◆ WHAT YOU SHOULD DO: Write out each record below exactly, without pictures.

──────── DATA FOR PROCESSING ────────

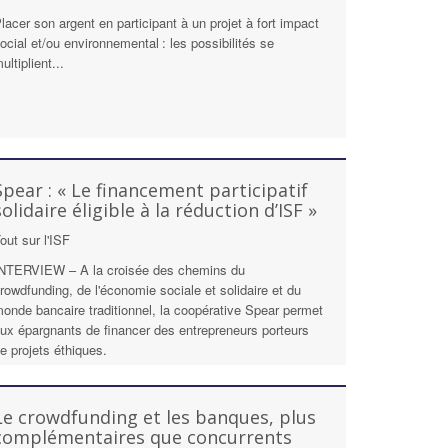
lacer son argent en participant à un projet à fort impact
ocial et/ou environnemental : les possibilités se
ultiplient...
Spear : « Le financement participatif
solidaire éligible à la réduction d’ISF »
out sur l'ISF
NTERVIEW – A la croisée des chemins du
rowdfunding, de l'économie sociale et solidaire et du
onde bancaire traditionnel, la coopérative Spear permet
ux épargnants de financer des entrepreneurs porteurs
e projets éthiques.
Le crowdfunding et les banques, plus
complémentaires que concurrents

────────

◆ RESPONSE BELOW:
lacer son argent en participant à un projet à fort impact
ocial et/ou environnemental : les possibilités se
ultiplient...
Spear : « Le financement participatif
solidaire éligible à la réduction d’ISF »
out sur l'ISF
NTERVIEW – A la croisée des chemins du
rowdfunding, de l'économie sociale et solidaire et du
onde bancaire traditionnel, la coopérative Spear permet
ux épargnants de financer des entrepreneurs porteurs
e projets éthiques.
Le crowdfunding et les banques, plus
complémentaires que concurrents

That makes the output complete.